Extrait du texte —
#####

Introduction : Le Cinéma sous les Étoiles, une Promesse Tenue
Chaque été, un paradoxe culturel fascine l’industrie cinématographique dans un petit village de Haute-Corse. Le Festival du Film de Lama transforme un village de 160 habitants, sans salle de cinéma permanente, en rendez-vous international reconnu pour son exigence artistique¹. Cette contradiction apparente fait en réalité la force de l’événement : il réconcilie excellence cinématographique et convivialité authentique. Les projections se vivent « sous le regard des étoiles »², offrant une expérience « totale, nocturne et éblouissante, intime et collective, tel qu’il avait jadis été imaginé et tel qu’il ne devrait jamais cesser d’être »⁴.
Du 26 juillet au 1er août 2025, la 31ème édition rend hommage à l’actrice Emilie Dequenne, décrite comme une « étoile amie du festival » qui a « incarné au cinéma des femmes sublimes, fortes et engagées »⁵. Ce choix révèle l’âme du festival et ses valeurs humanistes.
L’histoire de Lama commence par un « pari fou »¹, un « rêve devenu réalité »⁶ né dans un « lieu improbable »⁶. Cette insistance sur l’improbable n’est pas anodine : elle forge l’identité narrative du festival. En assumant l’audace de son existence, l’événement construit un récit héroïque. Une petite communauté rurale réussit, par sa seule passion, à créer un événement culturel reconnu bien au-delà de la Corse. Le festival transforme ses faiblesses apparentes – isolement géographique, taille modeste – en forces narratives. Il ne programme pas seulement des films : il raconte l’histoire d’un succès collectif, une utopie concrète qui attire un public en quête d’authenticité.
Chapitre 1 : Genèse d’un Rêve Corse – Histoire et Fondation (1994-2004)
La création du Festival de Lama en 1994 répond à une stratégie réfléchie de développement territorial face à une crise socio-économique majeure.
1.1 Un Acte de Résilience Culturelle : Le Contexte de la Création
Au début des années 1990, Lama fait face à un avenir incertain. Le déclin de l’économie agropastorale et un incendie dramatique en 1971 menacent la survie du village. La population est tombée sous les 100 habitants¹. L’isolement géographique aggrave le déclin démographique. C’est dans ce contexte que naît l’idée d’un festival de cinéma, dans le cadre d’une démarche plus large de réhabilitation et de développement touristique.

#####

Données fournies —
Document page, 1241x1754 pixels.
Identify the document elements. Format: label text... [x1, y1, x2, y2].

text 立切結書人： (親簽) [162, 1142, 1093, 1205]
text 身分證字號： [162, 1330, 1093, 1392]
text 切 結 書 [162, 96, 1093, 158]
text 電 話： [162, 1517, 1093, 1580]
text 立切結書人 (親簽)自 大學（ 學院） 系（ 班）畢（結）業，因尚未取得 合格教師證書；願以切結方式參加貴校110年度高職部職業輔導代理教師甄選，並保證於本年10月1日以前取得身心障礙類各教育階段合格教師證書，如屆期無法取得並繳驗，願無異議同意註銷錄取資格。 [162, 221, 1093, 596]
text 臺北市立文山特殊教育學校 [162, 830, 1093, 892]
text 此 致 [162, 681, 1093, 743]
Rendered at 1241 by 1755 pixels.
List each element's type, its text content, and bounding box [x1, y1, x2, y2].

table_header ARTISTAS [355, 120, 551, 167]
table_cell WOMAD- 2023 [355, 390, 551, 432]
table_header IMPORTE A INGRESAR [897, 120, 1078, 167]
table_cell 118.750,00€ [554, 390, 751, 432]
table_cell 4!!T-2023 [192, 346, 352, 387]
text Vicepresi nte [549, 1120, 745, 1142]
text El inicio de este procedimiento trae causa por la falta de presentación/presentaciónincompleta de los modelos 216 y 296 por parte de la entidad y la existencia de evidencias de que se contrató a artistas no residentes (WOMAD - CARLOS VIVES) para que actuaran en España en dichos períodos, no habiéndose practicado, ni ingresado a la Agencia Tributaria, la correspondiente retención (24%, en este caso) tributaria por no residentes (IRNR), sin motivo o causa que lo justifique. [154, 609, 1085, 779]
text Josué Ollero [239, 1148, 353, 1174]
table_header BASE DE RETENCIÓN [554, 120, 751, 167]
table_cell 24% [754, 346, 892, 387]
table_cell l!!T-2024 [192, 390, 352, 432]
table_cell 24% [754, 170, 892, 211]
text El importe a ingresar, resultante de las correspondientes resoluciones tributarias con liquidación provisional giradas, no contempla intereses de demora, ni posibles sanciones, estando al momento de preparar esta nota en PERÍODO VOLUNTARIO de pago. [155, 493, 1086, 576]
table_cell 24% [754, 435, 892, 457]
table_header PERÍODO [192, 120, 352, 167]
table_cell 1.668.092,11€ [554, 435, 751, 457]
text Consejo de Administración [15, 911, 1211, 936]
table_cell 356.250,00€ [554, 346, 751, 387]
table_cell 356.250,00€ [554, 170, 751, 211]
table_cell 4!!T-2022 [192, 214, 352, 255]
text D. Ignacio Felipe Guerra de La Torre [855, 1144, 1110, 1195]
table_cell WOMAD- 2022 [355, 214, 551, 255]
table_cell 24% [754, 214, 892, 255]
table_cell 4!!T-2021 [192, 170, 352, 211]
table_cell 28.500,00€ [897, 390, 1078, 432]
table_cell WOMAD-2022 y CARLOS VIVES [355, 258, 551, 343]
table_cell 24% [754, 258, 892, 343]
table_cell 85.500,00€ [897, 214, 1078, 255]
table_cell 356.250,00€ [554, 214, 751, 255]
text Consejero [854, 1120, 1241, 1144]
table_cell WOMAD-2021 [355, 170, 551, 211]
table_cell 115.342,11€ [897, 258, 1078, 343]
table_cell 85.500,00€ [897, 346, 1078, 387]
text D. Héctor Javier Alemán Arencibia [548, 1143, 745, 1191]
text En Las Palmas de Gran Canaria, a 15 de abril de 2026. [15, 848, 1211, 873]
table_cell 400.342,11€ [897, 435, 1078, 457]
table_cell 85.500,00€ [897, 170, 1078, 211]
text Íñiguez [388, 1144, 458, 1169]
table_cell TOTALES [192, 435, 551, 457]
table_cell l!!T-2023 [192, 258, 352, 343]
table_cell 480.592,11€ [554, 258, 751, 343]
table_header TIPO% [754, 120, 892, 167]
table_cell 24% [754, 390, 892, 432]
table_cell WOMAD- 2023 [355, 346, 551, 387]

#####

Liste des tâches —
1. Indiquez si chacune des affirmations suivantes concorde avec le texte sur le Festival du Film de Lama. Répondez par oui ou par non, puis citez les mots du texte qui tranchent. (a) La 31ème édition du festival a lieu du 26 juillet au 1er août 2025. (b) Le village de Lama dispose d’une salle de cinéma permanente. (c) Le festival a été créé en 2004.
2. Prolongez le texte sur le Festival du Film de Lama à partir de sa dernière phrase.

Réponses par tâche —
1.
(a) Oui : « Du 26 juillet au 1er août 2025, la 31ème édition rend hommage à l’actrice Emilie Dequenne ».
(b) Non : « sans salle de cinéma permanente ».
(c) Non : « La création du Festival de Lama en 1994 ».

2.
Mathieu Carta, futur président fondateur, et Simon Baccelli, maire du village, portent ce projet audacieux¹. Leur vision est double : créer un événement phare pour dynamiser le village ET offrir un accès à la culture cinématographique à une population rurale éloignée des salles¹. Le cinéma devient un « lien social », un « remède à l’isolement » et un « levier indispensable à une économie sociale et solidaire »¹. Organiser un festival dans un village sans salle de cinéma, loin des grands axes, relève de la « gageure ».¹
1.2 Les Premières Bobines (1994) : Une Ambition Européenne et Rurale
La première édition propose une vingtaine de films⁷. Le choix d’une programmation « européenne et rurale »⁶ est significatif. Il révèle la volonté de ne pas s’enfermer dans le folklore local mais de connecter les préoccupations du monde rural corse au cinéma d’auteur européen. Dès le départ, le festival affirme une double ambition : être profondément ancré dans son territoire tout en s’ouvrant sur le monde.
1.3 Le Virage Numérique (2004) : Une Révolution Technologique Pionnière
En 2004, sous l’impulsion du directeur technique Jean-Baptiste Hennion, Lama « bascule en tout numérique »⁶, Cette transition positionne l’événement comme précurseur. Le festival devient le « 1er festival après Cannes à basculer en projection numérique »⁶, une affirmation forte qui redéfinit son image.
Cette innovation a trois conséquences majeures. D’abord, elle donne au festival une crédibilité industrielle immédiate. En garantissant des conditions de projection conformes aux standards internationaux (2K, puis 4K)⁴, Lama peut prétendre aux avant-premières prestigieuses. Ensuite, ce saut technologique crée un avantage compétitif en forgeant l’image d’un festival innovant. Le contraste entre cadre rustique et équipement de pointe devient une signature. Enfin, en anticipant la disparition de la pellicule 35mm, les organisateurs assurent la viabilité logistique du festival.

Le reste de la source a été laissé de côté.